Purchase Funnels Fizzling?
Published April 3rd, 2006 in UX News, PlanningMarketers and planners like to think of the purchase process as a funnel where customers move from step one to step two in tidy fashion. The classic purchase funnel is “attention, interest, desire, action”. Marketers take advantage of that funnel by tailoring messages in advertising to speak to those mindsets. The idea being, if we’ve got their attention, let’s generate some interest. If the interest is there, let’s evoke some desire and incent action.
As Experience Planners for the web know, it’s not so tidy. Customers jump around from one mindset to another. In a recent Adotas article, Cathy Clift talks about a recent ComScore study where the consideration set of a customer looking to buy a product, increased from 4 to 5 or 6 vehicle models after doing generic keyword searches. That’s a huge “wow!” moment for me. This implies that a customer, who had 4 plasma television brands/models in minds before starting research on the internet, had 5 or 6 brands/models in mind after completing an initial pass at research using generic keywords like “plasma TV”.

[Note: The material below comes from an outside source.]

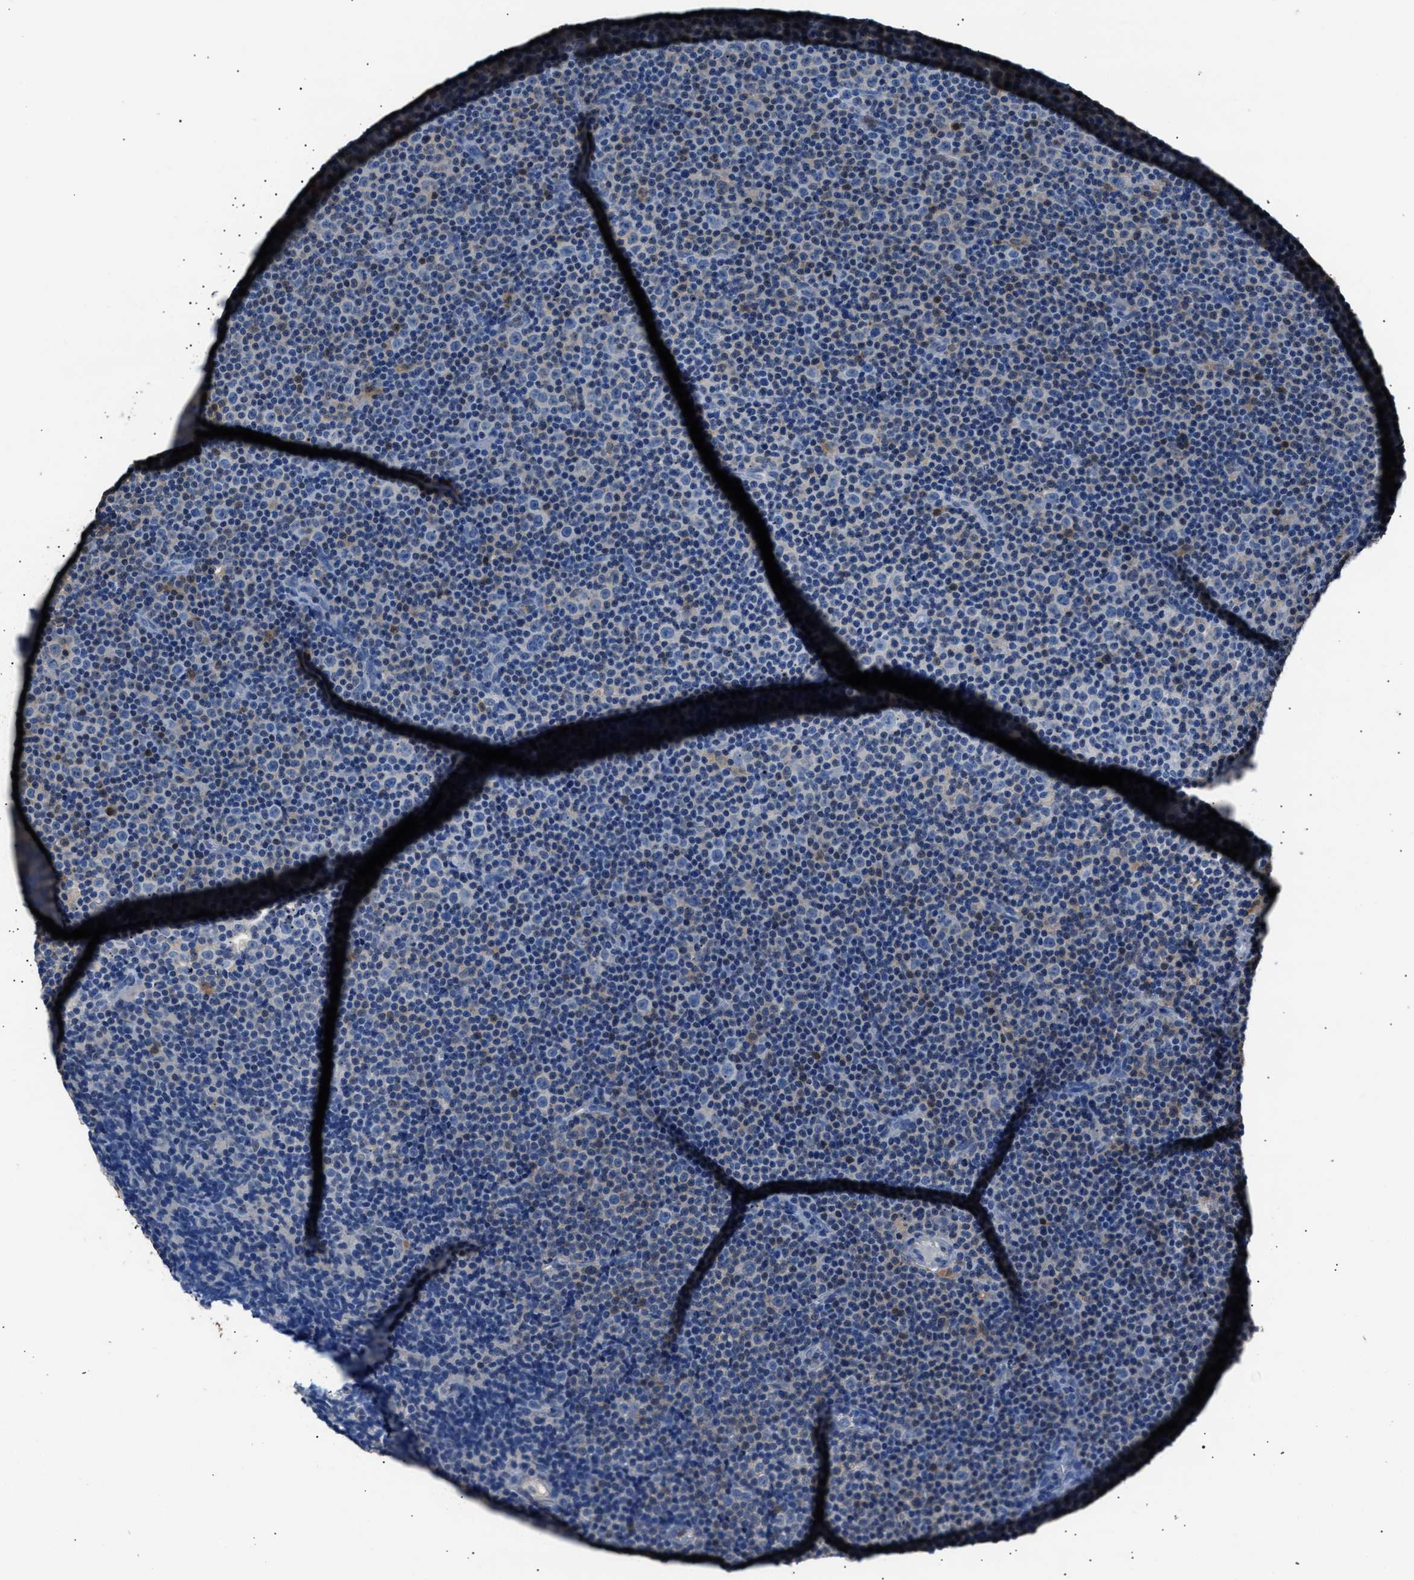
{"staining": {"intensity": "negative", "quantity": "none", "location": "none"}, "tissue": "lymphoma", "cell_type": "Tumor cells", "image_type": "cancer", "snomed": [{"axis": "morphology", "description": "Malignant lymphoma, non-Hodgkin's type, Low grade"}, {"axis": "topography", "description": "Lymph node"}], "caption": "A histopathology image of lymphoma stained for a protein shows no brown staining in tumor cells.", "gene": "GSTP1", "patient": {"sex": "female", "age": 67}}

Marketers should be clamouring for this type of data and insight. It’s implications are clear; brands need to be reaching out to customers even earlier in the consideration stage. For online marketers, this means taking a critical look at your search engine marketing and optimization programs.
Another observation culled from Ms. Clift’s article is the increasing importance of word-of-mouth referrals. The insight here is don’t stop marketing to customers once they become owners. It’s so easy for stories of poor customer experiences to be cicrulated (see Jeff Jarvis’ experience with Dell or check out The Consumerist). As a result, the customer turned brand-advocate is more important than ever. Marketers; market to your owners and keep the brand experience postive and healthy. Your prospects are talking to them more than they will ever talk to you.